Maximiliano Javier Amondarain Colzada (born 22 January 1993) is a Uruguayan footballer who plays as a centre back for Peruvian club Cienciano.

He began his career in his native Uruguay, playing for Nacional and Progreso. After a successful trial, he moved to Cardiff City but did not make an appearance for the first team during a two-year spell with the Bluebirds. He has also represented the Uruguay U20 national team.

==Club career==
Amondarain was born in Montevideo. After graduating from Nacional's youth system, he was loaned to Progreso in 2012 summer. Progreso also kept an agreement with Nacional by receiving a part of the sale if the player was sold. Amondarain made his professional debut on 7 October 2012, in a 0–2 away defeat against Fénix. He finished the season with 18 appearances, and returned to Nacional.

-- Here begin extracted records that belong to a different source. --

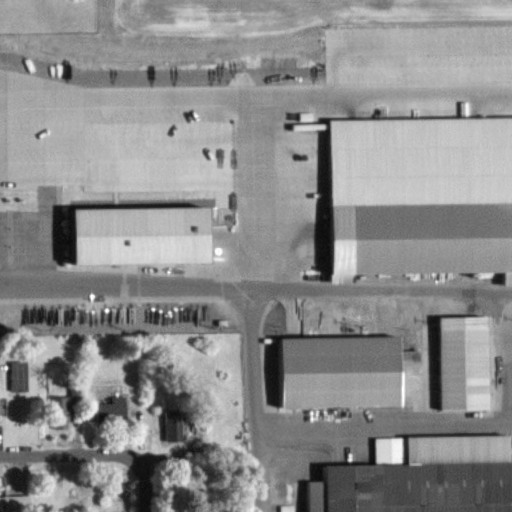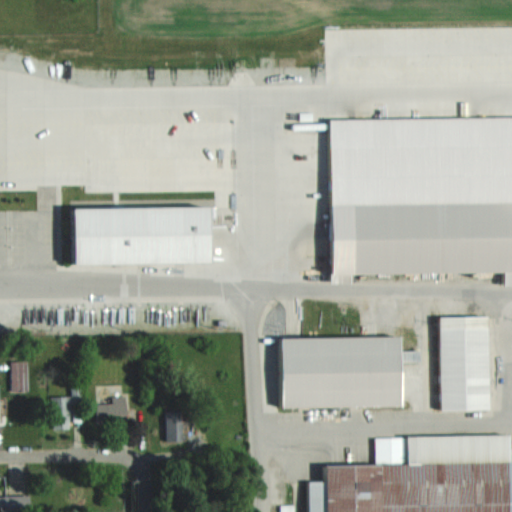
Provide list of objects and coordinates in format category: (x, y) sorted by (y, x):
crop: (257, 15)
road: (399, 46)
road: (254, 93)
road: (121, 140)
road: (164, 177)
building: (418, 194)
parking lot: (204, 202)
building: (130, 233)
building: (134, 233)
road: (255, 288)
road: (508, 337)
road: (249, 344)
building: (459, 361)
building: (459, 361)
building: (334, 370)
building: (335, 370)
building: (18, 374)
building: (66, 407)
building: (111, 409)
road: (445, 420)
road: (509, 420)
building: (172, 424)
road: (70, 455)
building: (418, 476)
building: (418, 477)
road: (141, 483)
building: (13, 503)
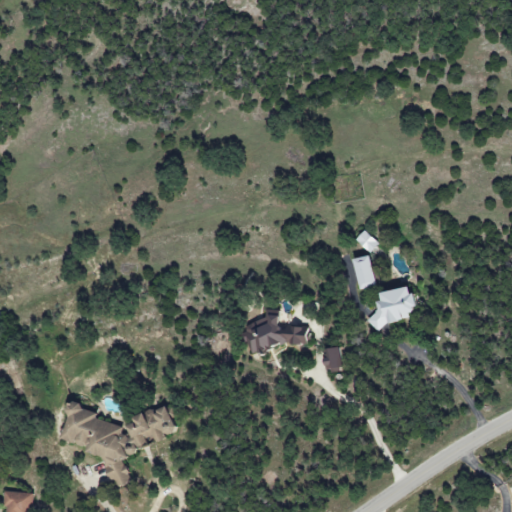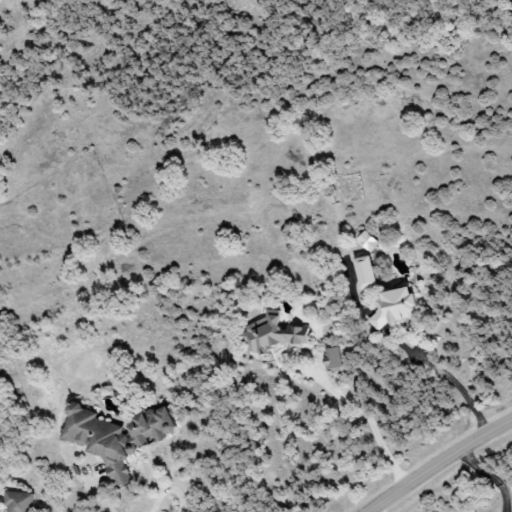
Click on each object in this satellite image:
building: (367, 241)
building: (365, 272)
building: (394, 307)
building: (275, 333)
building: (332, 358)
road: (455, 388)
road: (369, 422)
building: (114, 435)
road: (442, 465)
road: (490, 479)
road: (102, 498)
building: (19, 502)
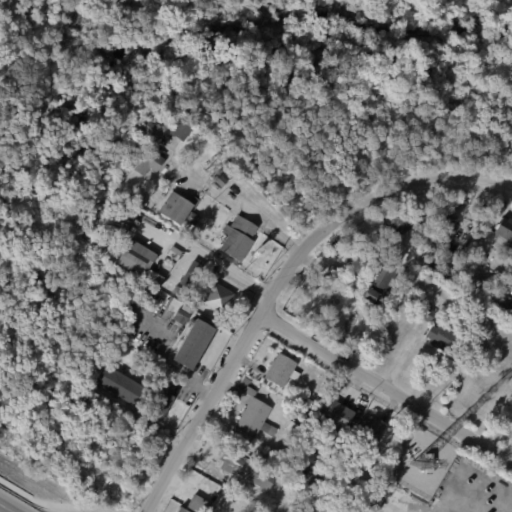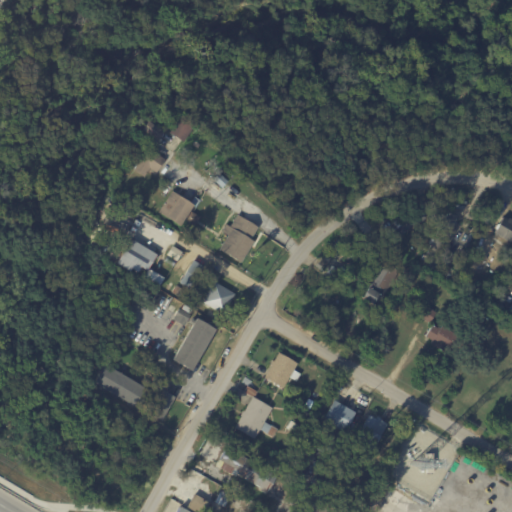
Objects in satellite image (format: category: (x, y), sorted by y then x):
parking lot: (2, 8)
building: (179, 128)
building: (181, 129)
building: (150, 130)
building: (152, 130)
building: (146, 162)
building: (148, 162)
road: (469, 177)
building: (220, 181)
road: (239, 206)
building: (173, 207)
building: (175, 208)
building: (429, 208)
building: (131, 211)
building: (190, 218)
building: (192, 218)
building: (503, 228)
building: (504, 229)
building: (440, 233)
building: (441, 235)
building: (122, 236)
building: (236, 237)
building: (238, 238)
building: (102, 247)
building: (120, 248)
building: (344, 250)
building: (172, 252)
building: (139, 255)
building: (135, 256)
building: (170, 261)
road: (213, 261)
building: (458, 265)
building: (187, 273)
building: (331, 274)
building: (190, 275)
building: (451, 275)
building: (152, 276)
building: (378, 283)
building: (229, 285)
building: (177, 291)
building: (368, 294)
building: (216, 297)
building: (508, 299)
building: (509, 307)
building: (510, 309)
building: (214, 313)
building: (424, 313)
building: (427, 315)
building: (179, 316)
building: (183, 316)
road: (258, 317)
building: (436, 336)
building: (440, 337)
building: (191, 343)
building: (193, 344)
road: (157, 363)
building: (278, 369)
building: (280, 370)
building: (247, 381)
building: (116, 383)
building: (122, 387)
road: (385, 390)
building: (159, 404)
building: (160, 405)
building: (336, 415)
building: (303, 416)
building: (338, 416)
building: (252, 417)
building: (254, 419)
building: (295, 429)
building: (369, 430)
building: (370, 432)
building: (327, 446)
building: (339, 462)
building: (429, 464)
building: (244, 469)
building: (246, 470)
road: (419, 480)
building: (221, 499)
road: (40, 501)
building: (423, 502)
building: (196, 505)
building: (179, 509)
building: (167, 510)
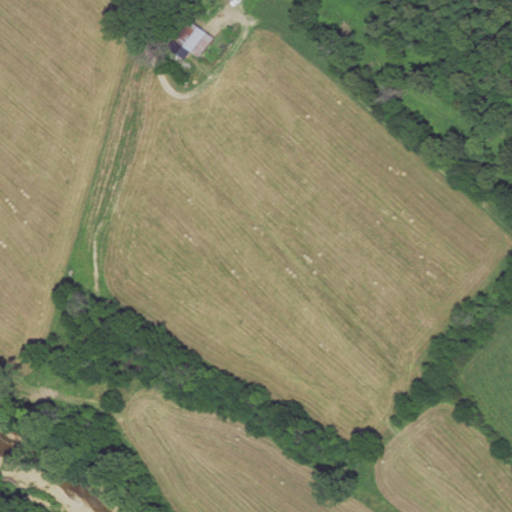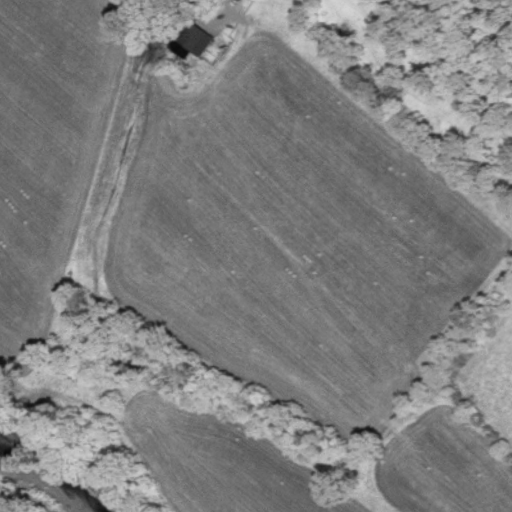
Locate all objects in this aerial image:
building: (204, 40)
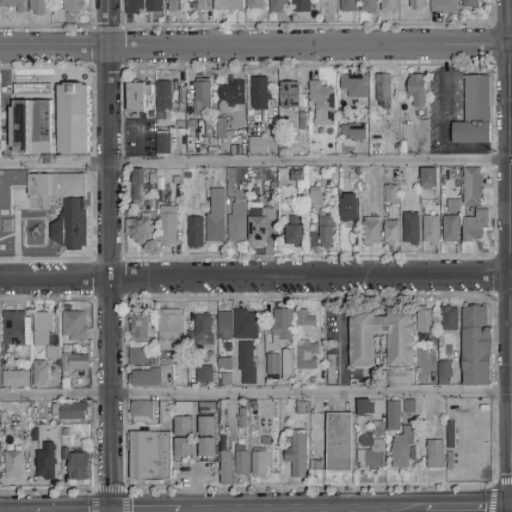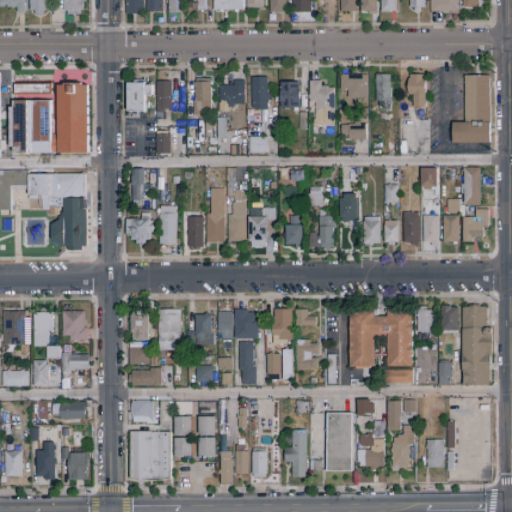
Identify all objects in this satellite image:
building: (12, 3)
building: (255, 3)
building: (416, 3)
building: (469, 3)
building: (14, 4)
building: (227, 4)
building: (470, 4)
building: (153, 5)
building: (175, 5)
building: (201, 5)
building: (256, 5)
building: (277, 5)
building: (301, 5)
building: (347, 5)
building: (388, 5)
building: (417, 5)
building: (443, 5)
building: (38, 6)
building: (133, 6)
building: (155, 6)
building: (176, 6)
building: (229, 6)
building: (278, 6)
building: (302, 6)
building: (348, 6)
building: (367, 6)
building: (369, 6)
building: (389, 6)
building: (444, 6)
building: (39, 7)
building: (74, 7)
building: (134, 7)
building: (65, 8)
road: (91, 13)
road: (502, 25)
road: (305, 26)
road: (45, 27)
road: (492, 45)
road: (121, 48)
road: (256, 48)
road: (502, 65)
road: (307, 66)
building: (354, 86)
building: (355, 86)
building: (382, 88)
building: (416, 88)
building: (417, 90)
building: (383, 91)
building: (259, 92)
building: (289, 93)
building: (137, 94)
building: (163, 94)
building: (202, 94)
building: (231, 94)
building: (260, 94)
building: (231, 95)
building: (138, 96)
building: (200, 96)
building: (290, 96)
building: (164, 98)
building: (322, 102)
building: (322, 105)
road: (494, 109)
building: (474, 110)
road: (121, 112)
building: (474, 112)
road: (444, 115)
building: (70, 118)
building: (50, 119)
building: (300, 120)
building: (300, 120)
building: (31, 125)
building: (220, 127)
building: (352, 129)
building: (353, 130)
building: (222, 131)
building: (162, 142)
building: (164, 144)
building: (257, 144)
building: (258, 145)
road: (492, 160)
road: (122, 163)
road: (256, 163)
building: (392, 175)
building: (428, 176)
building: (299, 178)
building: (429, 179)
building: (22, 184)
building: (137, 184)
building: (471, 185)
building: (10, 187)
building: (472, 187)
building: (138, 188)
building: (390, 193)
building: (315, 195)
building: (391, 195)
building: (315, 197)
building: (70, 204)
building: (453, 205)
building: (64, 206)
building: (348, 206)
building: (350, 208)
road: (494, 210)
building: (237, 211)
building: (215, 214)
building: (216, 216)
building: (238, 217)
building: (451, 222)
building: (167, 224)
building: (431, 224)
building: (474, 224)
building: (259, 225)
building: (169, 226)
building: (260, 226)
building: (410, 226)
building: (139, 227)
building: (450, 227)
building: (476, 227)
building: (430, 228)
building: (139, 229)
building: (372, 229)
building: (411, 229)
building: (195, 230)
building: (293, 230)
building: (371, 230)
building: (390, 230)
building: (56, 232)
building: (195, 232)
building: (324, 232)
building: (392, 232)
building: (294, 234)
building: (324, 234)
road: (502, 254)
road: (109, 255)
road: (510, 256)
road: (264, 257)
road: (256, 277)
road: (494, 283)
road: (264, 298)
building: (303, 317)
building: (449, 317)
building: (424, 318)
building: (304, 319)
building: (450, 320)
building: (425, 321)
building: (73, 324)
building: (224, 324)
building: (245, 324)
building: (226, 325)
building: (281, 325)
building: (75, 326)
building: (139, 326)
building: (246, 326)
building: (13, 327)
building: (41, 327)
building: (140, 327)
building: (167, 327)
building: (203, 327)
building: (283, 327)
building: (14, 328)
building: (169, 329)
building: (202, 331)
building: (379, 336)
building: (381, 338)
road: (494, 339)
building: (56, 344)
building: (380, 345)
building: (475, 346)
building: (476, 347)
building: (52, 352)
building: (138, 353)
building: (306, 353)
building: (139, 355)
building: (306, 356)
building: (74, 361)
building: (224, 362)
building: (246, 362)
building: (286, 363)
building: (225, 364)
building: (248, 364)
building: (273, 366)
building: (274, 366)
building: (288, 366)
building: (331, 369)
building: (331, 370)
building: (39, 372)
building: (203, 373)
building: (444, 373)
building: (41, 374)
building: (205, 374)
building: (445, 374)
building: (182, 375)
building: (183, 375)
building: (400, 375)
building: (145, 376)
building: (14, 377)
building: (398, 377)
building: (146, 378)
building: (226, 378)
building: (15, 379)
building: (227, 379)
road: (493, 391)
road: (256, 393)
road: (124, 394)
building: (254, 403)
building: (247, 405)
building: (408, 405)
building: (363, 406)
building: (410, 407)
building: (207, 408)
building: (68, 409)
building: (184, 409)
building: (366, 409)
building: (143, 410)
building: (70, 411)
building: (143, 413)
building: (393, 416)
building: (222, 417)
building: (396, 418)
building: (242, 421)
building: (182, 425)
building: (206, 425)
building: (183, 426)
building: (207, 426)
building: (380, 429)
building: (450, 434)
building: (35, 435)
building: (452, 436)
building: (0, 441)
building: (338, 441)
road: (495, 441)
building: (241, 442)
building: (340, 443)
road: (124, 446)
building: (182, 446)
building: (206, 446)
building: (401, 447)
building: (183, 448)
building: (208, 448)
building: (402, 451)
building: (297, 452)
building: (370, 452)
building: (434, 453)
building: (150, 454)
building: (371, 454)
building: (65, 455)
building: (298, 455)
building: (435, 455)
building: (150, 457)
building: (45, 460)
building: (241, 461)
building: (452, 462)
building: (13, 463)
building: (46, 463)
building: (75, 463)
building: (242, 463)
building: (259, 463)
building: (260, 463)
building: (14, 465)
building: (79, 465)
building: (316, 466)
building: (225, 467)
building: (226, 468)
road: (503, 482)
road: (309, 488)
road: (511, 508)
road: (468, 509)
traffic signals: (511, 509)
road: (302, 511)
road: (145, 512)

On 30 August 2013, Cardiff City confirmed the signing of the free agent Amondarain after an impressive trial period earlier in the summer. He signed a four-year deal with the club after a one-month trial basis. Amondarain's contract with Cardiff was terminated by mutual agreement on 24 June 2015, having played no senior games for the club.

On 21 November he joined Elche CF's reserve team on a trial basis, signing a contract in December being registered in the first team in January.

Prior to the 2016–17 Jupiler League season, he spent time on trial with FC Emmen but was not offered a permanent contract.

Amondarain signed for Barakaldo in October 2016, moving to the same Basque region from where his grandparents had emigrated to South America at the time of the Spanish Civil War.